Caption by the artist, Tom Lea

The Beach ... My First View as I Came Around From the Ramp of our LVT We ground to a stop, after a thousand years, on the coarse coral.... And we ran down the ramp and came around the end of the LVT, splashing ankle-deep up the surf to the white beach. Suddenly I was completely alone. Each man drew into himself when he ran down that ramp, into that flame. Those Marines flattened in the sand on that beach were dark and huddled like wet rats in death as I threw my body down among them.

In these underground installations, the admiral’s personnel had well survived the Task Force 58 March attacks. Above ground, planes and installations were demolished. As Task Force 58 departed, the Japanese emerged, repaired what they could, but continued to focus upon underground installations. Together with a few Korean labor troops, their numbers totaled about 7,000, most of them lacking training and leadership for infantry action.

Leadership arrived in the person of Colonel Nakagawa, with his 6,500-man 2d Infantry Regiment (Reinforced). They had long battle experience in China. They were armed with 24 75mm artillery pieces, some 13–15 light tanks, about 100 .50-cal. machine guns, 15 81mm heavy mortars, and about 30 dual-purpose antiaircraft guns. Already on the island were a large number of very heavy (141mm) mortars, naval antiaircraft guns, and rudimentary rocket launchers for sending up large, unguided naval shells. Most significant, the regiment had Colonel Nakagawa and his battle-disciplined officers and noncommissioned officers. Nakagawa had already been awarded nine medals for leadership against the Chinese and was viewed as a “comer” within his officer corps.

Immediately upon arrival, Nakagawa reconnoitered his prospective battle area from the ground and from the air. He identified the western beaches, the Marines’ White and Orange Beaches, as the most probable landing sites. He immediately ordered his troops to dig in and construct beach defenses. At this time, a bureaucratic conflict arose. Vice Admiral Seiichi Itou, who was the senior officer and the senior naval officer on Peleliu, resented being subordinate to an Army officer much junior to him.

From Koror, Lieutenant General Inoue dispatched Major General Kenjiro Murai to Peleliu, to assume island command and to maintain “liaison” with Colonel Nakagawa. Murai was young, highly regarded, and, as the personal representative of Lieutenant General Inoue, was considered senior to the admiral. He left Nakagawa’s operational mission firmly in Nakagawa’s hands, as Inoue intended. Throughout the campaign, Nakagawa exercised operational control, and was assisted and counseled, but not commanded, by General Murai.

Nakagawa had a sound appreciation of his mission, of the situation, and of American firepower. He turned his attention to the fullest use of his principal advantage, the terrain. He so deployed and installed his forces to inflict all possible damage and casualties during the anticipated landing, and then to defend in depth for as long as possible. On Peleliu, that offered a vertical as well as a horizontal dimension to the defense.

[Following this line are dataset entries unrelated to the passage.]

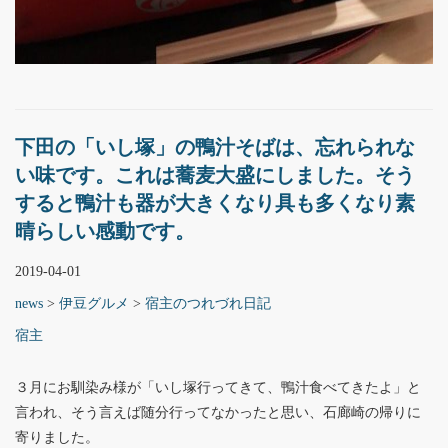
下田の「いし塚」の鴨汁そばは、忘れられな
い味です。これは蕎麦大盛にしました。そう
すると鴨汁も器が大きくなり具も多くなり素
晴らしい感動です。
2019-04-01
news
>
伊豆グルメ
>
宿主のつれづれ日記
宿主
３月にお馴染み様が「いし塚行ってきて、鴨汁食べてきたよ」と
言われ、そう言えば随分行ってなかったと思い、石廊崎の帰りに
寄りました。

He surveyed and registered artillery and mortar weapons over the width and depth of the reef off both eastern and western beaches, with planned heavy concentrations along the fringe of the western reef. In this he anticipated the American need to transfer follow-on waves from landing craft to the reef-crossing amphibian vehicles. He registered weapons on, and immediately inland from, the water’s edge, to subject landing troops to a hail of fire. Off-shore he laid 500 wire-controlled “mines.”